Progetto di bocca da fuoco a due canne elaborato da tecnici della Mongiana. 1821 (ASMN, Comando Artiglieria). 

L'aumentata “scientificità” dei metodi di lavorazione è accom­pagnata dal supporto di un nuovo tipo di teoria meno arida e più concreta: “...e son congiunte a questa nobilissima manifattura militare una sala di modelli in sesta parte del naturale; una col­lezione di disegni; una raccolta di strumenti di verificazione, fra' quali una pregevole e recente stella mobile per bene esplorare le anime delle artiglierie, mercé due sole punte mobili e non quattro si come nell'antico magistero; un picciol museo mineralogico, il quale, cominciato riccamente e con sapienza del famoso Breislak, era andato mestamente in rovina per le vicissitudini de' tempi; una mostra di disegni intorno alle generazioni diverse di fossili per dimostrare quasi fossero i terreni, come se fosse una nu­mismatica naturale e parlante; ed un laboratorio ancora, perocché abbracciando le artiglierie il vasto campo delle arti chimiche e meccaniche sono a tale di continuo a dover cimentare i com­ponenti di un minerale, o di un metallo, determina pesi e volumi, levar a meglio di una lega, entrar ne' visceri di un'argilla, e tante e tante cose simiglianti” (5).

[fig.69]

Fucile borbonico da fanteria modello “Mongiana”, con canna rigata ed alzo graduabile, del tipo prodotto tra il 1852 e il 1860, in dotazione ai reparti di “carbinieri” dei reggimenti di fanteria.
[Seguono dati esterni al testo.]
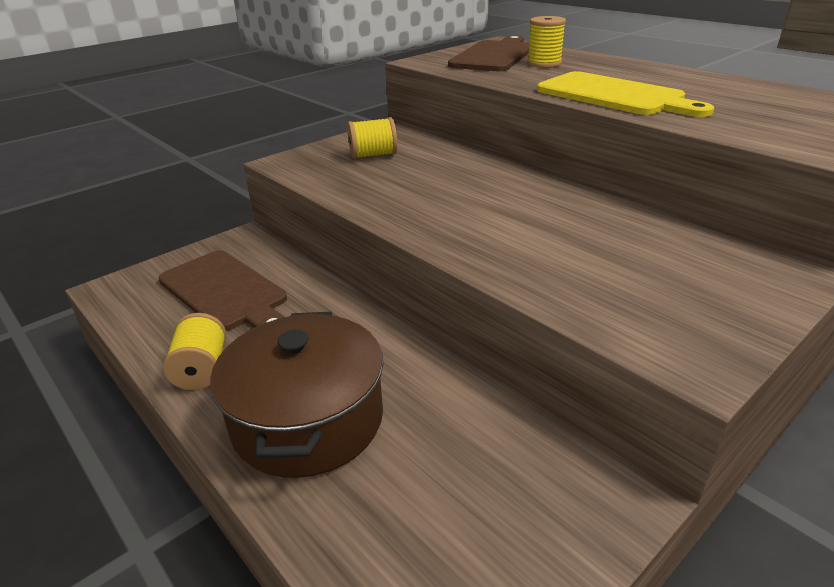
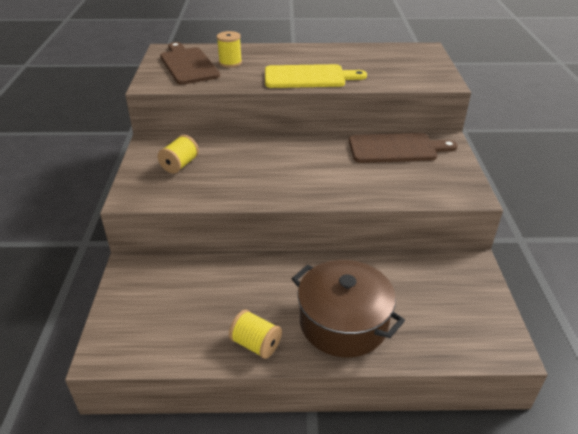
camera: 50 degrees left, 5 degrees up
brown cutting board [159,250,287,331] -> brown cutting board moved to [349,133,458,163]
(Proprietà Arrigoni, Gorgonzola).

Caratteristiche:

Lunghezza totale: 1461 mm

Lunghezza della canna: 1082 mm

Lunghezza della parte di canna sporgente dal bocchino: 67 mm

Peso: 4500 gr

Calibro: 17,5 mm

Righe: 4

Alzo a cursore graduato da 0 a 700

Attacco per baionetta a ghiera

Grilletto avvitato tra due alette dello scudo

Bacchetta con testa a pera

Acciarino molla indietro

Cane di tipo francese

(da Arrigoni, Cimmino, op. cit.).

 

 

 

 

 

 

 

 

 

La Mongiana, diventata cantiere permanente, ospita a fasi alterne tecnici “di grido”. Creata la classe dei tecnici, giungono i teorici a sperimentare i nuovi processi e a indottrinare le maestranze che dovranno mettere in pratica l'ultima teoria; la ferriera si trasforma in laboratorio dove la pratica convalida o boccia la teoria.

In alcuni periodi l'attività appare stagnante, in altri l'accresciuta tecnologia imprime un movimento tumultuoso. Nel 1837, riformato il Regolamento di Fonderia, la Mongiana comincia a produrre grossi calibri per le piazzeforti del Regno, ne appronta svariate decine a campagna annuale. I modelli provengono in genere dal­l'Arsenale di Napoli che ha mansioni di coordinatore delle pro­duzioni e cura il cambio e l'unificazione delle dotazioni ai Corpi dell'Esercito e della Marina. Qualche volta i tecnici, giunti a Mon­giana, si lasciano andare a iniziative autonome, lanciandosi in voli pindarici ed accarezzano l'impossibile. Pensano di poter realiz­zare un cannone a doppia canna, antesignano delle torri binate navali, provando in teoria la strada del “cannone mitragliatore” con tanto di manovelle di ricarica (6).

[fig.70]

Acciarino del “molla indietro”, con dicitura “Manifattura Reale di Mongiana”. 1854.

Possiamo fare discorsi di riesumazione, possiamo parlare delle armi, di una produzione “militare”, che in qualche raro caso è riuscita a giungere fino a noi. Dell'altra, della produzione “civile” non resta più nulla tranne notizie frammentarie d'archivio su ponti sospesi, travi metalliche, componenti per ferrovie e su tutta una serie di manufatti le cui descrizioni fanno pensare che la Mon­giana non avesse più nulla d'artigianale e si fosse avviata sui binari di un brillante futuro. Invece i suoi sforzi saranno vanificati, sarà disperso sia il patrimonio tecnico-culturale che faticosamen­te si era costruita, sia, per quanto ci riguarda, tutto il patrimonio iconografico che oggi avrebbe potuto costituire il suo “testa­mento”.